SI is a ten-session protocol for releasing muscle and connective tissue layers, and aligning the body’s structural components around its vertical center. Each SI session focuses on specific organizational goals and the steps needed to actualize these objectives. These goals create the SI outline and provide a set of way-points from which to assess your progress and desired changes.  These ten sessions focus upon: (1) shifting the position of the shoulder girdle (clavicles and scapulae) and pelvic girdle (ilia, ischia, pubis and sacrum) and supporting their ability to pivot on their horizontal axes, (2) aligning the ankles, knees and hip joints and supporting your client’s ability to bear weight equally between his/his legs, and (3) aligning the head and neck to the body’s vertical axis and supporting your client’s ability to transfer motion through his spine and vertical center.

SI is unique in its organizational outlook.  It sees the body as stratified and segmented, much like the layers of an onion and the sections of an orange. The first three sessions of the series attempt to remobilize and balance the body’s extrinsic layers (the outer muscle and connective tissue layers). Freeing these outer layers, like freeing an outer “sleeve”, helps to ease torsion between the shoulder and pelvic girdles and shift them towards horizontal alignment.

Sessions four through seven address the mobility and side-to-side balance of the body’s intrinsic layers: the muscle and connective tissue layers close to the spine and body’s vertical center (its core). When these layers are free to move independently, the spine and body’s structural components can be aligned and the transfer of motion through the core is affected.

Sessions eight and nine shift focus from aligning and balancing the body’s structural components to attending to the transfer of motion through the core. It is the experience of being supported by and moving through one’s core that we seek to support. These later sessions also focus upon creating greater horizontal balance between the body’s major transverse planes; the horizontal plane of the body and greater wings of the sphenoid, the horizontal plane crossing the inferior surface of the maxilla (the roof of the mouth), the horizontal plane of the cranial base, the horizontal plane passing between the clavicles and spines of the scapulae, the horizontal planes of the ribs, and the horizontal planes of the respiratory diaphragm and the horizontal plane of the pelvic girdle and pelvic floor. These transverse planes like the bulkheads of a boat, support and separate the body’s internal spaces. Together with the spine, these horizontal planes create the internal framework (like an inner armature) upon which the body’s outer sleeve is draped. A higher level of structural support and vertical stability can be created when the spine and these transverse planes can be brought into vertical and horizontal balance.
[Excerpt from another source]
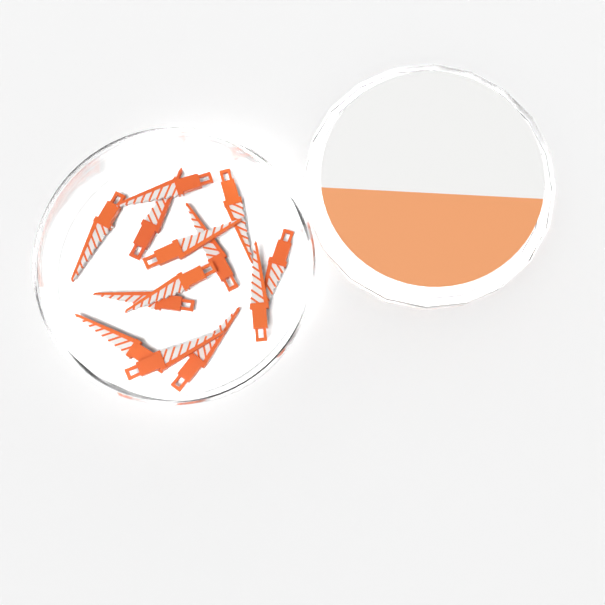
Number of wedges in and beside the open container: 13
Session ten focuses upon (1) shifting the position of the body’s outer sleeve around its vertical center, (2) aligning and balancing the joints of the arms and legs, (3) supporting the horizontal alignment of the shoulder and pelvic girdles and easing side-to-side imbalance between muscle layers at the major spinal junctions: occipital-cervical, cervical-thoracic (C7-T1), dorsal (T5-T6), lumbo-dorsal (T12-L1) and lumbo-sacral (L5-S1). In many respects this session is much like the first and third sessions. The common objective of shifting the body’s outer sleeve in support of horizontal alignment in both the pelvis and shoulder girdle remains consistent.